Extract provided

--- START ---

Professor Tony Ballantyne, Department of History and Art History, University of Otago, New Zealand

This lecture was given by Tony Ballantyne, Professor of History and Head of Department of History and Art History, before an audience of nearly two hundred people on Thursday the 6th of August.

How do archives shape the past?  Historians rarely share their stories of archives in public.  Nor do they list the archives they have worked in.  Archive stories shape a historian’s story of the past.  Primary source research takes a historian into the gossip, controversy and arguments of the archive records.  Ballentyne has discovered the violence that occurred among first generation missionaries with limited resources and their own personal politics; and the transnational history in the exchange of letters, books and notes that occurred in an empire that crossed the globe, the rule of paper in communication.  The life-blood of empire was the networks of exchange connecting collectors in a global system.  The rise of national processes obscures global colonisation.

New history must emerge as the archives of colonial collectors are investigated.  Our history under the Waitangi Tribunal has been an investigation of the enquiry whether the Crown breached the Treaty of Waitangi in the colonisation of New Zealand.  As this question is resolved for this generation, at least, a new singularity emerges.  The opportunity arises to research the role of colonials hidden in the nation-building story.

--- END ---

Job item A
In the lecture summary, rewrite the part that opens with the words containing "How do archives" and closes with "obscures global colonisation.", changing "archive records" to "archival documents".
Job item B
Extend the lecture summary past its final sentence.
The listing that comes next has no connection to the lecture summary.

The data
--- START ---

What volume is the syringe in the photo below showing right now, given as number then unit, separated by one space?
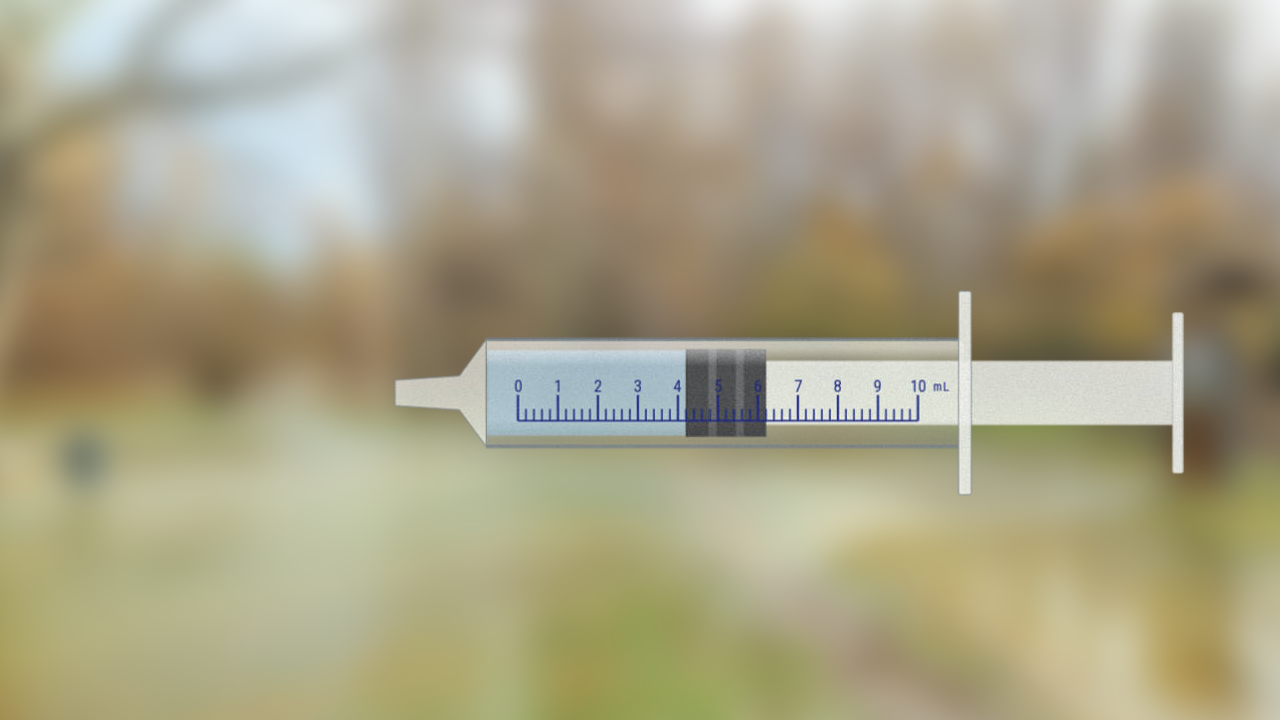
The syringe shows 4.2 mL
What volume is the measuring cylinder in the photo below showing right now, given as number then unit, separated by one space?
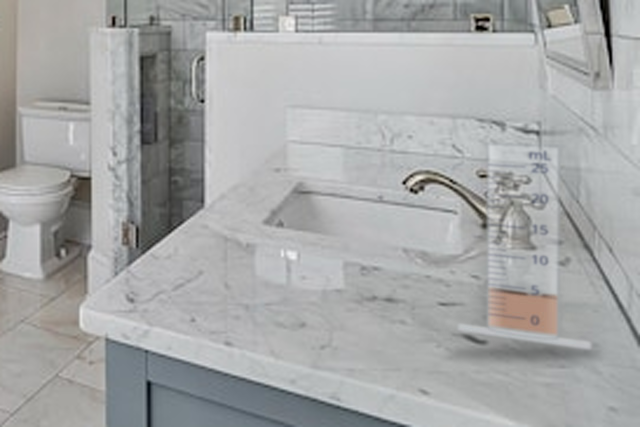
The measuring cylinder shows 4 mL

--- END ---

Task answer A
How do archives shape the past?  Historians rarely share their stories of archives in public.  Nor do they list the archives they have worked in.  Archive stories shape a historian’s story of the past.  Primary source research takes a historian into the gossip, controversy and arguments of the archival documents.  Ballentyne has discovered the violence that occurred among first generation missionaries with limited resources and their own personal politics; and the transnational history in the exchange of letters, books and notes that occurred in an empire that crossed the globe, the rule of paper in communication.  The life-blood of empire was the networks of exchange connecting collectors in a global system.  The rise of national processes obscures global colonisation.

Task answer B
Historians can only find what is in the archives.  There will be complexities and silences that affect the historic writing, the things the collectors never mentioned, who is included, and who is marginalised.  The reading of a cursive style of writing, ‘joined-up writing’, most of us no longer practice or read.  Marsden Online gives the historian access.  They also have to remember to see and handle the original document.  Electronic retrieval is not enough.  Historic figures in archival collections must capture historians.

Questions remain.  Is it inevitable that the archive stories and research become biographical?  How much more can historians do to encourage their students to come to the archives, to see and handle the original documents?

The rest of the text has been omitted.